De nombreuses associations tunisiennes ont appelé les femmes à manifester le lundi 13 août pour défendre l’égalité entre hommes et femmes, alors que le gouvernement dirigé par les islamistes d'Ennahda est confronté à une contestation grandissante. Une date qui n’était pas choisie au hasard : il s’agit de la Fête nationale de la femme, devenu un jour férié, qui commémore l’adoption du code du statut personnel, le 13 août 1956, dans la jeune Tunisie indépendante du président Bourguiba et qui depuis lors fait figure d’avant-garde dans le monde arabo-musulman. Ce qui inquiète aujourd’hui les associations et défenseurs des libertés, c’est un article de la nouvelle constitution qui est en préparation.
L'article en question stipule ainsi que la femme est complémentaire de l'homme, et non pas son égale.
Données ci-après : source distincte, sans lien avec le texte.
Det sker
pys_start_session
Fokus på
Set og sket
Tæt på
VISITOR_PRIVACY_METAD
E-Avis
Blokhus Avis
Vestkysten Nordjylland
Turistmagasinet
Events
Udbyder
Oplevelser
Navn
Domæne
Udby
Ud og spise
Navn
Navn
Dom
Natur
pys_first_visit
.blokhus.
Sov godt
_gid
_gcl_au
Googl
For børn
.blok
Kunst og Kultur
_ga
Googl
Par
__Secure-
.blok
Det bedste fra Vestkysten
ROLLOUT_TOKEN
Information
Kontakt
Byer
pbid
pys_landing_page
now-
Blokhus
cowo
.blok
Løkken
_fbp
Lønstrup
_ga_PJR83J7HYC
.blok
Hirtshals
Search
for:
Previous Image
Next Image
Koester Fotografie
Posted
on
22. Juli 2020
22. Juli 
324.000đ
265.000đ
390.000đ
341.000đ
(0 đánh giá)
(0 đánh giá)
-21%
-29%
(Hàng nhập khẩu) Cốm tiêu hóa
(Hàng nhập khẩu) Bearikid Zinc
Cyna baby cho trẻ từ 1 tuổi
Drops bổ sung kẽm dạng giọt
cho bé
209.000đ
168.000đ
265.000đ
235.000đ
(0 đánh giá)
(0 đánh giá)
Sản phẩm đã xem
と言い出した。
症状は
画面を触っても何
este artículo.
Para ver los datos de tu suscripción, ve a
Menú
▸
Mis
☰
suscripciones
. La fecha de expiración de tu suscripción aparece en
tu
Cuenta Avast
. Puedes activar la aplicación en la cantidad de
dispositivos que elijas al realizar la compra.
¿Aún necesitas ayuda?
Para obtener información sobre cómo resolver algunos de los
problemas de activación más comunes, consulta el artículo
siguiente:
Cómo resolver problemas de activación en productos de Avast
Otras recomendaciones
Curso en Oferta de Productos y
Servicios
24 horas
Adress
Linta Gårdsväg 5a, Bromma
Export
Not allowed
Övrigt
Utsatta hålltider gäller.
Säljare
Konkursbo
Une menace pour la défense de l’égalité hommes-femmes qui a soulevé des milliers de Tunisiennes, venues manifester à Tunis lundi soir, scandant des slogans tels que « L'égalité dans la Constitution » et « Les membres d'Ennahda sont des arriérés et des vendus ». « L'avenir [de la Tunisie] n'est plus envisageable sans la femme », a lancé Maya Jribi, secrétaire générale du Parti républicain. « La Tunisienne est libre ! [Le premier ministre Hamadi] Jebali, [le chef d'Ennahda Rached] Ghannouchi dehors ! », ont scandé les manifestants. « On pensait se battre aujourd'hui pour consacrer l'égalité entre hommes et femmes explique la militante Khadija Cherif, et on nous parle maintenant de complémentarité, c'est très dangereux ».
Une seconde manifestation s’est déroulée avenue Habib Bourguiba, axe principal du centre-ville où le défilé n'était pas autorisé, et a réuni quelques centaines de personnes. A Sfax (à 260 kilomètres au Sud de Tunis), un millier de personnes ont défilé sous le même mot d'ordre. Il s’agit des manifestations d'opposition à Tunis sont les plus importantes depuis une marche interdite et violemment dispersée en avril sur l'avenue Habib Bourguiba.
Reste que le parti islamiste, à la tête d'une coalition formée avec deux partis de centre-gauche, dément vouloir s'en prendre aux droits de la femme et souligne que l'égalité des sexes sera mentionnée dans le préambule de la future loi fondamentale. Dans un communiqué diffusé lundi, il a estimé que les reproches lui étant adressés sont le résultat « de confusion, voire même de provocation et d'exagération ».
Le rapporteur de la Constitution a par ailleurs annoncé, que la commission qui prépare le texte a pris du retard : la nouvelle Constitution ne sera donc pas adoptée avant avril 2013 et non en octobre 2012 comme prévu.